A democracia tem geografia (círculos eleitorais) e indivíduos (uma pessoa, um voto). Com este sistema proporcional e sem responsabilidades pessoais, com disciplina de voto e com os votos colectivos (que se podem observar todos os dias na televisão), o que vigora é uma democracia de anónimos e de responsabilidade limitada, sem comunidades e nem individualidade. Nenhum deputado é pessoalmente responsável. Nenhum eleitor pode pedir contas ao “seu” deputado. Nenhum deputado deve a sua eleição a um eleitorado real. Tudo o que um deputado é deve-o ao partido.
Assim se vai o Parlamento debilitando. Brevemente, sem liberdade de voto, bastará um deputado de cada grupo votar por todos. Os hipotéticos rebeldes ficam calados ou são convidados a sair da sala. O actual modo de votação por colectivo, sem nome nem contagem, é já há muito o anúncio deste admirável Parlamento novo, em que qualquer deputado é substituído por doença, casamento, férias, emprego, lazer, negócios ou interesse do partido
As aparentes boas intenções dos responsáveis parlamentares são inúteis. Querem curar com adesivos os pés da cadeira partida. Toda a lógica actual dos grupos, da disciplina de voto, das listas partidárias e das substituições sem eleição é a mesma dos sistemas de faltas, de ajudas de custo, de transmissão de passwords, de votos por barriga de aluguer e de marcação de presenças por ausentes. O que parece ser uma falta grave para a opinião pública é praticado há décadas por muitos membros dos grupos parlamentares. Não todos. Mas muitos.

....

* _Responda ao seguinte_:
A. Resuma em duas frases o excerto sobre o Parlamento.
B. Reescreva o trecho do excerto sobre o Parlamento que começa em "A democracia tem" e segue até "deve-o ao partido.", trocando "deputado" por "parlamentar".
C. Enumere os motivos pelos quais, segundo o excerto sobre o Parlamento, qualquer deputado é substituído.

....

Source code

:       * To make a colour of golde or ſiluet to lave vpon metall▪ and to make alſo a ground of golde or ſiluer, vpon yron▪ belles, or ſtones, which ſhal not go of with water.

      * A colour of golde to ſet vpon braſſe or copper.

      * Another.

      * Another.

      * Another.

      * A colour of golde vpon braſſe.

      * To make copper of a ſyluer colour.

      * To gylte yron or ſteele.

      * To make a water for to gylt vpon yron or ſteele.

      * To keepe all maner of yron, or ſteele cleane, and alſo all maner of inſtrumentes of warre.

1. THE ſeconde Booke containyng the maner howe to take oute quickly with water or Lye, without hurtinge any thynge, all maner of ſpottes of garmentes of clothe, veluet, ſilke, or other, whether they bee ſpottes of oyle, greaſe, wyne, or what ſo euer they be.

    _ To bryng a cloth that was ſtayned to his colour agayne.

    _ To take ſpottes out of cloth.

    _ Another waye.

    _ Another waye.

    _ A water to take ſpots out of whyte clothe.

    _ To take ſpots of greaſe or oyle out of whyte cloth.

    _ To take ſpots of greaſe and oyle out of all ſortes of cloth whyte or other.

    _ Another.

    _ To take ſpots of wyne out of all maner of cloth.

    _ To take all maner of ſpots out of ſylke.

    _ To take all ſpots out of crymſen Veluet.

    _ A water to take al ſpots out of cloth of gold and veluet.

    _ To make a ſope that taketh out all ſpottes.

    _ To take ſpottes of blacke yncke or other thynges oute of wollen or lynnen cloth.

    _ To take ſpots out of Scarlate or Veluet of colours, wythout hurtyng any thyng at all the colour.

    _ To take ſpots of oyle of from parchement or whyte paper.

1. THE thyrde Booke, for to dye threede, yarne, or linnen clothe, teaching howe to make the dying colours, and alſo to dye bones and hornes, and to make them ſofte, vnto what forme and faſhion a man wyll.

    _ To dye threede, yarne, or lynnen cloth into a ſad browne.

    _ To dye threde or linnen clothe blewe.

....

* _Resolução das tarefas_:
A. Com o sistema proporcional, a disciplina de voto e os votos coletivos, vigora uma democracia de anónimos em que nenhum deputado é pessoalmente responsável e tudo o que é o deve ao partido, o que vai debilitando o Parlamento. As boas intenções dos responsáveis parlamentares são inúteis, pois a lógica dos grupos, das listas partidárias e das substituições sem eleição é a mesma das práticas que a opinião pública vê como falta grave e que muitos membros dos grupos parlamentares seguem há décadas.

B.
A democracia tem geografia (círculos eleitorais) e indivíduos (uma pessoa, um voto). Com este sistema proporcional e sem responsabilidades pessoais, com disciplina de voto e com os votos colectivos (que se podem observar todos os dias na televisão), o que vigora é uma democracia de anónimos e de responsabilidade limitada, sem comunidades e nem individualidade. Nenhum parlamentar é pessoalmente responsável. Nenhum eleitor pode pedir contas ao “seu” parlamentar. Nenhum parlamentar deve a sua eleição a um eleitorado real. Tudo o que um parlamentar é deve-o ao partido.

C.
- doença
- casamento
- férias
- emprego
- lazer
- negócios
- interesse do partido